Bercermin dari kaca mata kehidupan pada umumnya tersebut, saya beralih mengajak melihat sisi sempit kekinian yang sedang terjadi di dalam tubuh lingkungan kita - islam. Saat ini banyak orang yang sudah ngaji, sudah insaf, sudah janji, bahkan mereka lahir, tumbuh dan besar di lingkungan pengajian, di lingkungan orang iman, tetapi mereka belum sadar bahwa mereka adalah orang pengajian, orang iman. Banyak orang yang belum sadar bahwa mereka lain dari yang lain. Banyak orang yang belum sadar akan peran dan tugasnya. Banyak Bapak belum sadar menjadi Bapak dan kepala rumah tangga. Banyak Ibu yang belum sadar menjadi Ibu dengan tugas mengelola rumah tangganya. Banyak anak yang belum sadar menjadi anak. Walau mereka sebenarnya sudah tahu.
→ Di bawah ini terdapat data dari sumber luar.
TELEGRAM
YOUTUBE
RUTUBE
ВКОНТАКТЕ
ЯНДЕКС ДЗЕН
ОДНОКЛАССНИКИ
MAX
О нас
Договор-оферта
Simaklah firman Allah dalam surat Al-Hadid ayat 14, ”Mereka (orang-orang munafik itu) memanggil mereka (orang-orang mukmin) seraya berkata: "Bukankah kami dahulu bersama-sama dengan kalian?" Mereka (orang iman) menjawab: "Benar, tetapi kamu mencelakakan dirimu sendiri dengan sikap suka menunggu – nunggu (malas), ragu - ragu serta ditipu oleh angan-angan kosong sehingga datanglah ketetapan Allah; dan kalian telah ditipu terhadap Allah oleh bujukan yang amat menipu.”
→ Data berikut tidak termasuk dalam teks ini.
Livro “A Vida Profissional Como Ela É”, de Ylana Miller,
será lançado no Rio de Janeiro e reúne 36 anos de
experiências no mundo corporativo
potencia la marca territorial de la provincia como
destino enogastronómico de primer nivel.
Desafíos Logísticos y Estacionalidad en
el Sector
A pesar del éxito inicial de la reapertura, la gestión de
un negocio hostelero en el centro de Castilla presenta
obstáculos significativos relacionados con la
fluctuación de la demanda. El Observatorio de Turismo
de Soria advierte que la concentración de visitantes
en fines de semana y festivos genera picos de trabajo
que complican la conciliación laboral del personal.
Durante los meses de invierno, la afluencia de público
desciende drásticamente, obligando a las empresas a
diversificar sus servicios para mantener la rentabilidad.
Hidup ini seringkali menipu dan meninabobokan orang, sehingga memandekkan ’pengetahuan’ kita. Seharusnya dari tahu menjadi sadar, menjaga konsistensi dan mengembangkannya, tetapi ini malah sebaliknya. Tidak menanjak, justru cenderung menukik. Banyak di antara kita yang tahu 4 maqodirullah, tetapi belum sadar untuk mempraktikkannya. Sadar bersikap sabar kala dicoba. Sadar bersyukur dengan khidmat kala mendapatkan nikmat. Sadar bertaubat kala berbuat salah. Sadar istirja kala tertimpa mushibah. Dan banyak dekadensi yang menunjukkan ketidaksadaran kita. Untuk menjadi sadar kita harus bangun dari situasi ini.  Pengertian menyadari amat berbeda dengan mengetahui. Untuk itu kita semua perlu mengambil jarak dari kesibukan kita dan melakukan kontemplasi sepenuhnya.
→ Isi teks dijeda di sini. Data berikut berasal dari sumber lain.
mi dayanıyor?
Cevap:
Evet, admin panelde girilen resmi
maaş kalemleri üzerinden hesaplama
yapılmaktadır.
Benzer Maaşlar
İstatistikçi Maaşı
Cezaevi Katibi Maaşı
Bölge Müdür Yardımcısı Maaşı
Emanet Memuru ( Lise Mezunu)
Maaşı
Ada dua hal yang dapat membuat orang menjadi sadar. Pertama, peristiwa-peristiwa pahit dan musibah; gegeran atau semisalnya. Musibah sebenarnya adalah ''rahmat terselubung'', karena dapat membuat kita bangun dan sadar. Anda baru sadar pentingnya kesehatan kalau Anda sakit. Anda baru sadar pentingnya olahraga kalau kadar kolesterol Anda mencapai tingkat yang mengkhawatirkan. Anda baru sadar nikmatnya bekerja kalau Anda di-PHK. Seorang wanita karier baru menyadari bahwa keluarga jauh lebih penting setelah anaknya terkena narkoba. Seorang sopir taksi pernah bercerita bahwa ia baru menyadari bahayanya judi setelah hartanya habis.

Lalu, apakah kita perlu mengalami sendiri peristiwa-peristiwa yang pahit tersebut agar kita sadar? Jawabnya: ya! Bagaimana kalau tidak bisa mengalami sendiri? Ada cara kedua yang jauh lebih mudah dan berlimpah: belajarlah MENDENGARKAN dengan sebenar-benarnya. Dengarlah dan belajarlah dari pengalaman orang lain. Bukalah mata dan hati Anda untuk mengerti, mendengarkan, dan mempertanyakan semua pikiran dan paradigma Anda. Proses inilah yang perlu ditransformasikan dalam berbagai bentuknya. Jangan malas, jangan bosen, jangan ragu – ragu. Generasi tua berikhtiar bagaimana bisa transfer sebaik – baiknya kepada generasi muda. Dan generasi muda menyiapkan diri sebaik – baiknya untuk menerima dan mengembangkannya.

Sayang, banyak orang yang mendengarkan semata-mata untuk memperkuat pendapat dan alibi mereka sendiri, bukannya untuk mendapatkan sesuatu yang baru yang mungkin bertentangan dengan pendapat mereka sebelumnya. Orang - orang yang seperti inilah yang termasuk kategori masih tertidur, belum sadar dan belum sepenuhnya bangun. Layaknya berkendara di Jakarta tetapi tidak mau kemacetannya. Dan sekarang tidaklah telat untuk membangun kesadaran di semua lini dengan menghidupkan peran dan tugas masing – masing dengan lebih baik. Jangan hanya menunda dan memperdebatkannya lagi.